Regex Scanner

This scanner is designed to sanitize outputs based on predefined regular expression patterns. It offers flexibility in defining patterns to identify and process desirable or undesirable content within the outputs.

How it works

The scanner operates with a list of regular expressions, patterns. These patterns are used to identify specific formats, keywords, or phrases in the output.

Matching Logic: The scanner evaluates the output against all provided patterns.
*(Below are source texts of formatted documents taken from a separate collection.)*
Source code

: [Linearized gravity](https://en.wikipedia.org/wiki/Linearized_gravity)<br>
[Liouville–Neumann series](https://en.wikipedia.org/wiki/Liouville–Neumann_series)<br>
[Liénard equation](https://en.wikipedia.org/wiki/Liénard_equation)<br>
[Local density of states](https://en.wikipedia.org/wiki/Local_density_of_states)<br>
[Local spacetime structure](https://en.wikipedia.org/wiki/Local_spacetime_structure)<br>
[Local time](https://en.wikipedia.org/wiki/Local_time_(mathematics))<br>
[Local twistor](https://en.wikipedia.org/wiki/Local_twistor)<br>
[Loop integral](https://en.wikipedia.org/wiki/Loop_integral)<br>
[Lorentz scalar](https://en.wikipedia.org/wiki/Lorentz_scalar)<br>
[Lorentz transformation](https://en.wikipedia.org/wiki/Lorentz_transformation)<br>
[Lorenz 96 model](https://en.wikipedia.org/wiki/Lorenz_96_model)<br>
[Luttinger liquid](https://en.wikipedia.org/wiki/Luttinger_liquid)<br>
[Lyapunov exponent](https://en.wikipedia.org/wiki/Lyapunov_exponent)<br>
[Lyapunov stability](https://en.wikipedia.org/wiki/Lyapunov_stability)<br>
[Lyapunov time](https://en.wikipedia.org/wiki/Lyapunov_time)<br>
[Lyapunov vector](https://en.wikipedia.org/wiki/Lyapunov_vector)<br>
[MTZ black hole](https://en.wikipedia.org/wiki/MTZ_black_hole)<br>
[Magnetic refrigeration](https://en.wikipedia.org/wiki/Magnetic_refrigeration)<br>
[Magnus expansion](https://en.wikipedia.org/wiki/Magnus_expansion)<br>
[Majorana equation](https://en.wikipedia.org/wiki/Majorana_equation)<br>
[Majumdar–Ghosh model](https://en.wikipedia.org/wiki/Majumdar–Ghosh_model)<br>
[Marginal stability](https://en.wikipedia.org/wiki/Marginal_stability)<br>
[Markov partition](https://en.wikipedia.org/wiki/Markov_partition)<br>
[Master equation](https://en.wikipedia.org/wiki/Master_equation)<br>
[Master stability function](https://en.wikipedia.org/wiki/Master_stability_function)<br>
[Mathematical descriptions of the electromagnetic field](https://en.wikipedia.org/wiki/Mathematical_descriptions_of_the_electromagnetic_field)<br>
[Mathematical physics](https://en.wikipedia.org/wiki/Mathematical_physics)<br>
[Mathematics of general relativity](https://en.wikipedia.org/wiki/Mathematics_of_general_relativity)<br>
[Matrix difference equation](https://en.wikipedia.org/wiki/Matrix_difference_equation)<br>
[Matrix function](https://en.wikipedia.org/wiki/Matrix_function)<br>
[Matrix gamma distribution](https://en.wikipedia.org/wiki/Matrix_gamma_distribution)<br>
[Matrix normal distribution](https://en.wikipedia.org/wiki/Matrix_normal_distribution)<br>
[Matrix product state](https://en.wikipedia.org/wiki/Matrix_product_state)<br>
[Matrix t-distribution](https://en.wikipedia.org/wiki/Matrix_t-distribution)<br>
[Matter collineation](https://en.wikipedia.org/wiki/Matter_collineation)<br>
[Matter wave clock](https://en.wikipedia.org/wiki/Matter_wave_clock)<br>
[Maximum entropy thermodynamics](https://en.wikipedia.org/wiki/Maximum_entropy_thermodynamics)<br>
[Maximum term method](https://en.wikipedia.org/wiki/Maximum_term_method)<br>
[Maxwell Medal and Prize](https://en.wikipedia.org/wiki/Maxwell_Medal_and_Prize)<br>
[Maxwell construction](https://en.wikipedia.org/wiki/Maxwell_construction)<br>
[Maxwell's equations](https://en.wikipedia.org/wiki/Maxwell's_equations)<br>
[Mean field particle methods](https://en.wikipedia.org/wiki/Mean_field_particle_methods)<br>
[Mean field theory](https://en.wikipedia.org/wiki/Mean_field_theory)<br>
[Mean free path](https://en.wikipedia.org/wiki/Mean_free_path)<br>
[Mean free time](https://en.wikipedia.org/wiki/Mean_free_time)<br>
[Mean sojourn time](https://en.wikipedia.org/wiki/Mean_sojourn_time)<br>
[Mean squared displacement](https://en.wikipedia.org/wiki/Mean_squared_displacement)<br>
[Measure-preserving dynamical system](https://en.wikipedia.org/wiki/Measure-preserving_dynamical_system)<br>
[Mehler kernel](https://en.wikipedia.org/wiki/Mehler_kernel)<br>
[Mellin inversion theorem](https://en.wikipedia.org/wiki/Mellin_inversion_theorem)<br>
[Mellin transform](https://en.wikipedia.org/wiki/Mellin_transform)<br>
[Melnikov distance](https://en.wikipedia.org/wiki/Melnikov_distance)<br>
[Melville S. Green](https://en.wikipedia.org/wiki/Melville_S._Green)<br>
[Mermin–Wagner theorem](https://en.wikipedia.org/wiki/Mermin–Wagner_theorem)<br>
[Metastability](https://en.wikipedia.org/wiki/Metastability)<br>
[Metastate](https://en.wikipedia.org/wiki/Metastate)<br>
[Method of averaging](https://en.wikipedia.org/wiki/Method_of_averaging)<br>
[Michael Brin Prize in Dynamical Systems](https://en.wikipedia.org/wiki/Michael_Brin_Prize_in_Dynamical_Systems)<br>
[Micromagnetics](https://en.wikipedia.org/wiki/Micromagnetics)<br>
If any pattern matches, the corresponding action (redaction or validation) is taken based on the is_blocked flag.
Redaction: If enabled, the scanner will redact the portion of the output that matches any of the patterns.

Usage

from llm_guard.output_scanners import Regex
from llm_guard.input_scanners.regex import MatchType

# Initialize the Regex scanner
scanner = Regex(
    patterns=[r"Bearer [A-Za-z0-9-._~+/]+"],  # List of regex patterns
    is_blocked=True,  # If True, patterns are treated as 'bad'; if False, as 'good'
    match_type=MatchType.SEARCH,  # Can be SEARCH or FULL_MATCH
    redact=True,  # Enable or disable redaction
)

# Scan an output
sanitized_output, is_valid, risk_score = scanner.scan(prompt, output)

In the above example, replace r"Bearer [A-Za-z0-9-._~+/]+" with your actual regex pattern. The is_blocked parameter determines how the patterns are treated. If is_blocked is True, any pattern match marks the output as invalid; if False, the output is considered valid if it matches any of the patterns.

Benchmarks

Run the following script:

python benchmarks/run.py output Regex

This scanner uses built-in functions, which makes it fast.